Artist Statement, John Moores 24: Contemporary Painting, Walker Art Gallery, Liverpool, UK, 2006

Using the now ‘established’ abstract painting technique of pouring, my paintings consist of seemingly random, fluid pours of sleek transparent varnishes and opaque household paints.  The poured flows, which are often repeated, are interrupted by meticulously stenciled hard-edged graphic signs such as skulls, dice, flames, fragments of words and second-hand decorative motifs.  These contemporary logos represent both ‘high street’ signs and 17th Century Dutch ‘vanitas’ still life paintings. 

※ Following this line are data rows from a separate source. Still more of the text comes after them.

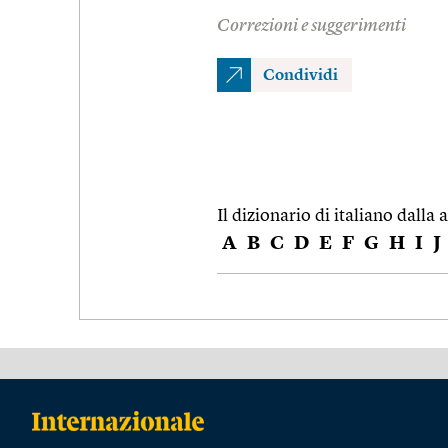
Correzioni e suggerimenti
Condividi
Il dizionario di italiano dalla a
A
B
C
D
E
F
G
H
I
J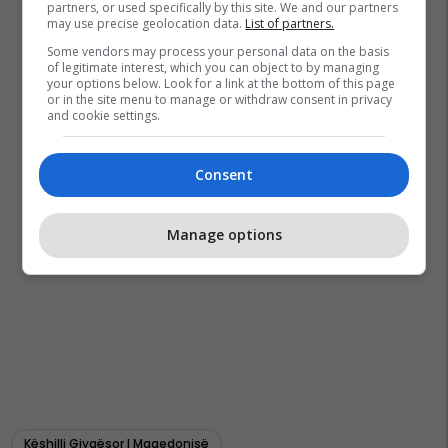
partners, or used specifically by this site. We and our partners
may use precise geolocation data.
List of partners.
Some vendors may process your personal data on the basis
of legitimate interest, which you can object to by managing
your options below. Look for a link at the bottom of this page
or in the site menu to manage or withdraw consent in privacy
and cookie settings.
Consent
Manage options
Këshilli Gjyqësor I Maqedonisë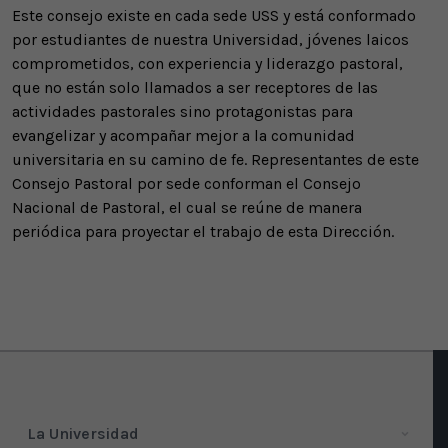
Este consejo existe en cada sede USS y está conformado
por estudiantes de nuestra Universidad, jóvenes laicos
comprometidos, con experiencia y liderazgo pastoral,
que no están solo llamados a ser receptores de las
actividades pastorales sino protagonistas para
evangelizar y acompañar mejor a la comunidad
universitaria en su camino de fe. Representantes de este
Consejo Pastoral por sede conforman el Consejo
Nacional de Pastoral, el cual se reúne de manera
periódica para proyectar el trabajo de esta Dirección.
La Universidad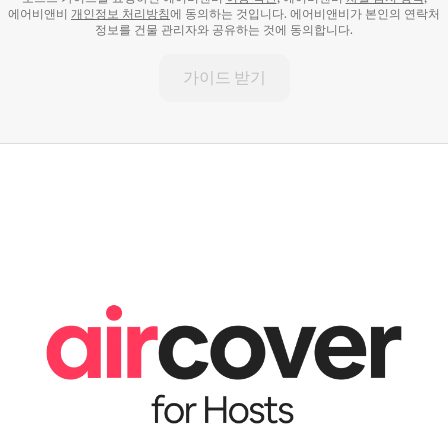
에어비앤비
개인정보 처리방침
에 동의하는 것입니다. 에어비앤비가 본인의 연락처
정보를 건물 관리자와 공유하는 것에 동의합니다.
가이드 받기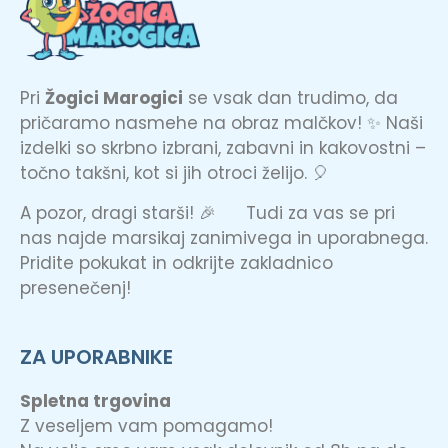
Pri
Žogici Marogici
se vsak dan trudimo, da
pričaramo nasmehe na obraz malčkov! ✨ Naši
izdelki so skrbno izbrani, zabavni in kakovostni –
točno takšni, kot si jih otroci želijo. 🎈
A pozor, dragi starši! 🎉 Tudi za vas se pri
nas najde marsikaj zanimivega in uporabnega.
Pridite pokukat in odkrijte zakladnico
presenečenj!
ZA UPORABNIKE
Spletna trgovina
Z veseljem vam pomagamo!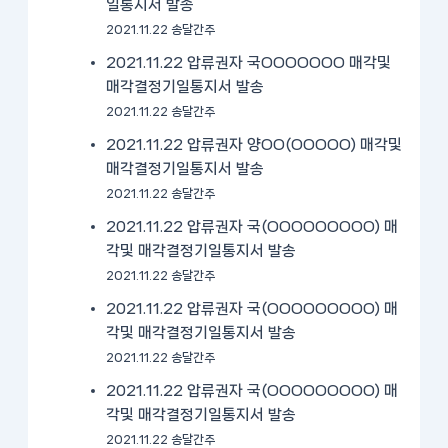
일통지서 발송
2021.11.22 송달간주
2021.11.22 압류권자 국OOOOOOO 매각및
매각결정기일통지서 발송
2021.11.22 송달간주
2021.11.22 압류권자 양OO(OOOOO) 매각및
매각결정기일통지서 발송
2021.11.22 송달간주
2021.11.22 압류권자 국(OOOOOOOOO) 매
각및 매각결정기일통지서 발송
2021.11.22 송달간주
2021.11.22 압류권자 국(OOOOOOOOO) 매
각및 매각결정기일통지서 발송
2021.11.22 송달간주
2021.11.22 압류권자 국(OOOOOOOOO) 매
각및 매각결정기일통지서 발송
2021.11.22 송달간주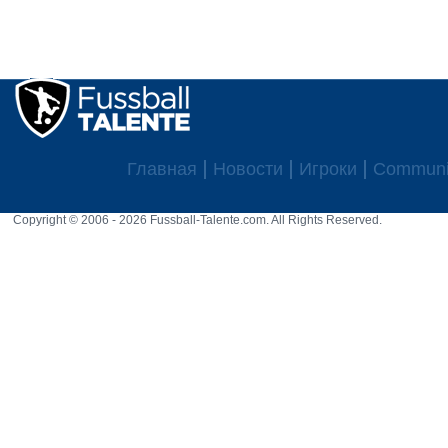
Главная
Новости
Игроки
Communi
Copyright © 2006 - 2026 Fussball-Talente.com. All Rights Reserved.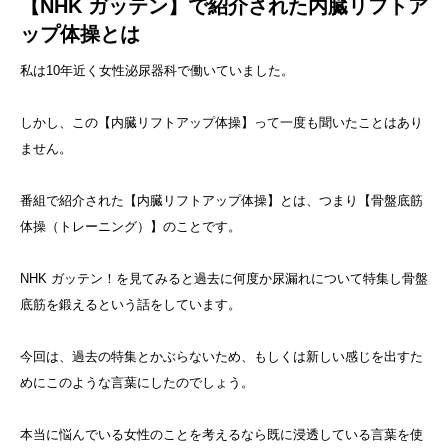
【NHK ガッテン】で紹介された内臓リフトア
ップ体操とは
私は10年近く女性泌尿器科で働いていました。
しかし、この【内臓リフトアップ体操】って一度も聞いたことはあり
ません。
番組で紹介された【内臓リフトアップ体操】とは、つまり【骨盤底筋
体操（トレーニング）】のことです。
NHK ガッテン！を見てみると過去に何度か尿漏れについて特集し骨盤
底筋を鍛えるという話をしています。
今回は、過去の特集とかぶらないため、もしくは新しい感じを出すた
めにこのような言葉にしたのでしょう。
本当に悩んでいる女性のことを考えるなら既に浸透している言葉を使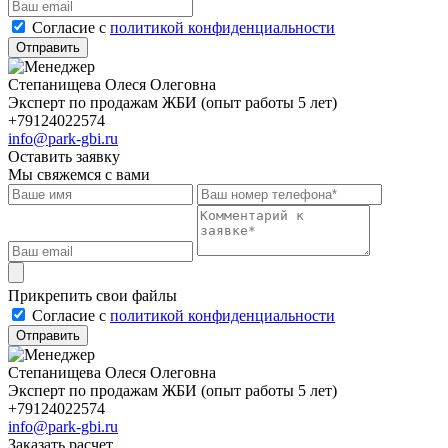
Cогласие с
политикой конфиденциальности
Отправить
Степанищева Олеся Олеговна
Эксперт по продажам ЖБИ (опыт работы 5 лет)
+79124022574
info@park-gbi.ru
Оставить заявку
Мы свяжемся с вами
Прикрепить свои файлы
Cогласие с
политикой конфиденциальности
Отправить
Степанищева Олеся Олеговна
Эксперт по продажам ЖБИ (опыт работы 5 лет)
+79124022574
info@park-gbi.ru
Заказать расчет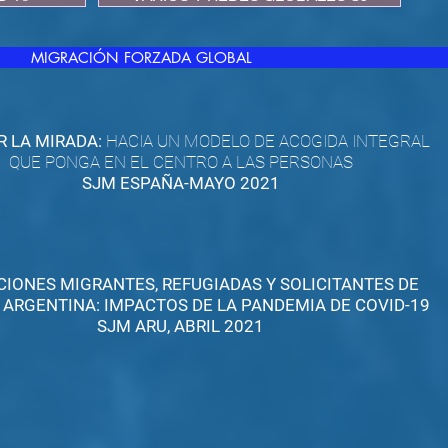
MIGRACIÓN FORZADA GLOBAL
 LA MIRADA:
HACIA UN MODELO DE ACOGIDA INTEGRAL
QUE PONGA EN EL CENTRO A LAS PERSONAS
SJM ESPAÑA-MAYO 2021
IONES MIGRANTES, REFUGIADAS Y SOLICITANTES DE
N ARGENTINA: IMPACTOS DE LA PANDEMIA DE COVID-19
SJM ARU, ABRIL 2021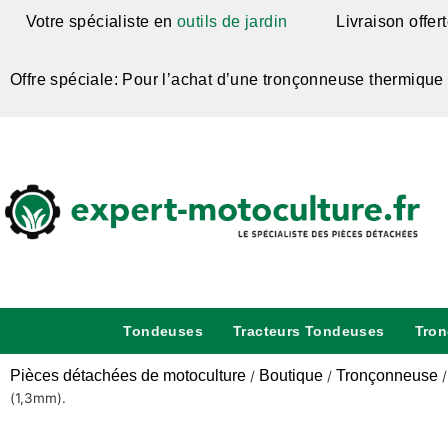
Votre spécialiste en
outils de jardin
Livraison offer
Offre spéciale: Pour l’achat d’une tronçonneuse thermique
Tondeuses
Tracteurs Tondeuses
Tro
Pièces détachées de motoculture
Boutique
Tronçonneuse
/
/
(1,3mm).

Literal physical depth and implied disembodied opticality emerge from the build up of these flat poured layers and graphic signs.  The juxtaposition of the pours and the stencils pull against one another creating a tension between seductive surface effect (like the flattened world of the digital screen) and the histories and techniques of Abstract Expressionism and Pop Art.

The signs allude to a cultural or historical commentary.  However, when combined with the irrational process of abstraction, a calculated agreement to disagree with the language of painting and its representation is asserted.  In a playfully irreverent way painterly craft is re-staged through the processes of abstraction, graphic decoration and humour, unfolding into a heady mix of the serious and the sensual.